About 2013-2017



The thrust of my work from 2013 to 2017 was an ongoing exploration of optimism and utopia.  My paintings are based largely on a historical interest in post-war Western experience, and to some degree also look as far back as the Renaissance for inspiration, yet speak to contemporary issues of discontent and social atomization.  

 

Throughout 2013 I developed a body of work which was initially inspired by 15th Century floor pavements in Basilica San Marco in Venice. I applied a hard-edge technique in an attempt to mimic the various finely cut stone pieces which make up these elaborate compositions. I was attracted to illusionistic elements and centrally organized designs, and many of the titles of these paintings are in reference to ancient and modern Italian history.

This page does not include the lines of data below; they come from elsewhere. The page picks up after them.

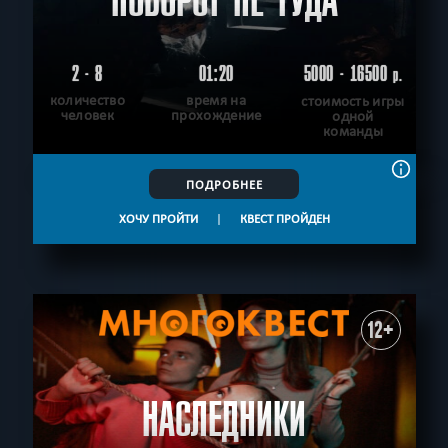
ПОВОРОТ НЕ ТУДА
2 - 8
01:20
5000 - 16500
р.
количество
время на
стоимость игры
человек
прохождение
одной
команды
ПОДРОБНЕЕ
ХОЧУ ПРОЙТИ
|
КВЕСТ ПРОЙДЕН
12+
НАСЛЕДНИКИ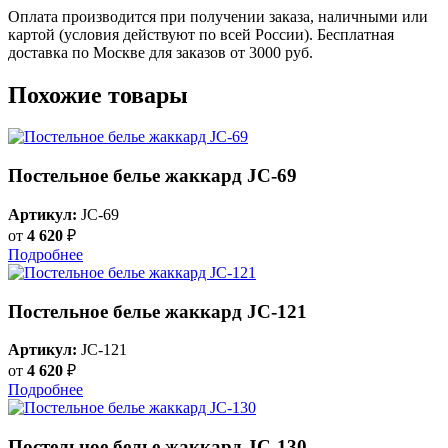
Оплата производится при получении заказа, наличными или
картой (условия действуют по всей России). Бесплатная
доставка по Москве для заказов от 3000 руб.
Похожие товары
Постельное белье жаккард JC-69
Артикул:
JC-69
от
4 620
₽
Подробнее
Постельное белье жаккард JC-121
Артикул:
JC-121
от
4 620
₽
Подробнее
Постельное белье жаккард JC-130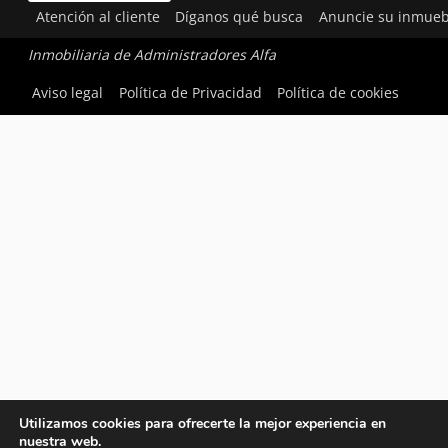
Atención al cliente
Díganos qué busca
Anuncie su inmueb
Inmobiliaria de Administradores Alfa
Aviso legal
Política de Privacidad
Política de cookies
Utilizamos cookies para ofrecerte la mejor experiencia en
nuestra web.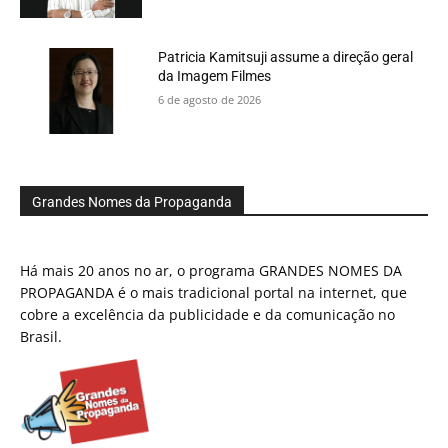
Patricia Kamitsuji assume a direção geral
da Imagem Filmes
6 de agosto de 2026
Grandes Nomes da Propaganda
Há mais 20 anos no ar, o programa GRANDES NOMES DA
PROPAGANDA é o mais tradicional portal na internet, que
cobre a excelência da publicidade e da comunicação no
Brasil.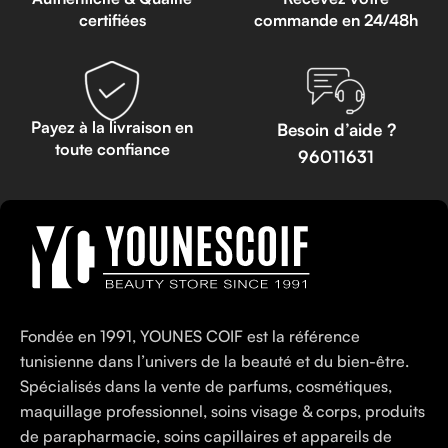
certifiées
commande en 24/48h
Payez à la livraison en
Besoin d’aide ?
toute confiance
96011631
Fondée en 1991, YOUNES COIF est la référence
tunisienne dans l’univers de la beauté et du bien-être.
Spécialisés dans la vente de parfums, cosmétiques,
maquillage professionnel, soins visage & corps, produits
de parapharmacie, soins capillaires et appareils de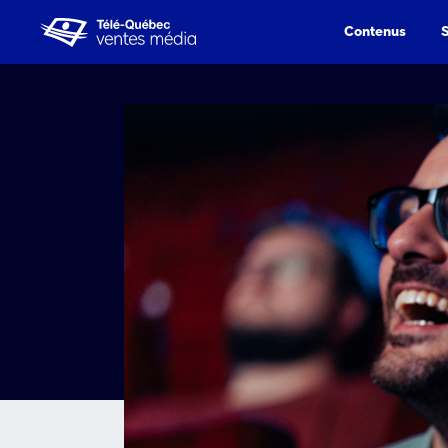
Contenus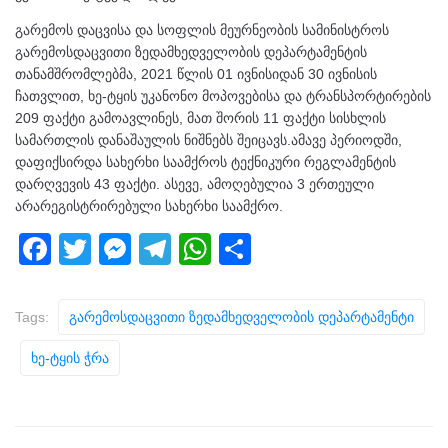
გარემოს დაცვისა და სოფლის მეურნეობის სამინისტროს
გარემოსდაცვითი ზედამხედველობის დეპარტამენტის
თანამშრომლებმა, 2021 წლის 01 ივნისიდან 30 ივნისის
ჩათვლით, ხე-ტყის უკანონო მოპოვებისა და ტრანსპორტირების
209 ფაქტი გამოავლინეს, მათ შორის 11 ფაქტი სისხლის
სამართლის დანაშაულის ნიშნებს შეიცავს.ამავე პერიოდში,
დაფიქსირდა სახერხი საამქროს ტექნიკური რეგლამენტის
დარღვევის 43 ფაქტი. ასევე, ამოღებულია 3 ერთეული
არარეგისტრირებული სახერხი საამქრო.
F
T
M
T
W
S
a
wi
e
el
h
h
c
tt
ss
e
at
ar
Tags:
Გარემოსდაცვითი Ზედამხედველობის Დეპარტამენტი
e
er
e
gr
s
e
Ხე-Ტყის Ჭრა
b
n
a
A
o
g
m
p
o
er
p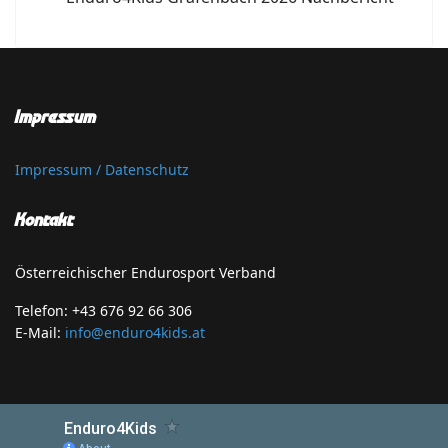
Impressum
Impressum / Datenschutz
Kontakt
Österreichischer Endurosport Verband
Telefon: +43 676 92 66 306
E-Mail:
info@enduro4kids.at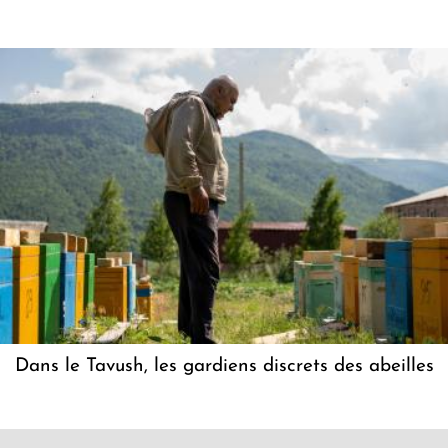
Dans le Tavush, les gardiens discrets des abeilles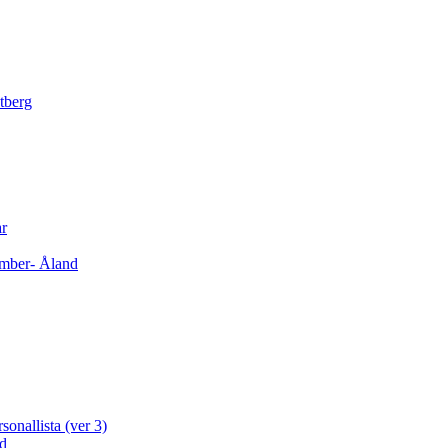
tberg
ar
cember- Åland
sonallista (ver 3)
ad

With a technical and procedural vocabulary developed, I was free to move on in my conceptual framework.

 

The body of work Optimistic Pictures (2014-15), is rooted in an attempt to imagine forms for possible World’s Fairs.  I conducted research into the Expos of 1967(Montreal) and 1970(Osaka) in order to try to understand what types of buildings and colours helped to give these two fairs in particular such mythic status.  I adopted a hard edge painting technique in part to mirror a painting style popular during the era I was researching.  I was interested in the seeming contradiction of temporary buildings being erected to give a glimpse of a version of a utopian future.  I wanted also to highlight the condition of a world rebuilding itself from the ruins of a disastrous war, messily engaged with inventing a new culture.

 

Following this was the series Better Architectures (2015-16).  A further exploration of similar themes, this body of work was undertaken in a more improvisational, painterly mode, unlike Optimistic Pictures which were quite carefully planned out in advance and then executed.  The result were paintings that were naturally more fluid, organic and temporary feeling, fleeting almost.  This quality began to bring to the fore an idea of the connections between utopias and dreaming, as things that are un-apprehendable, that seem so vivid, but for just a split second.


As something of a synthesis of the two previous series, Secret Work (2016-18), incorporates formal and technical elements of both Optimistic Pictures and Better Architectures, but also feels to me to be more conceptually abstract.  I began to work on a larger scale than I had previously been accustomed to, and this resulted in a more ambitious scope to the ideas I was working through.  I began to consider notions of potential and mystery, blended with utopia tempered with the real-life disappointments of a contemporary world seemingly tipping towards new forms of fascism.  As a result there is a somewhat darker feeling to this body of work.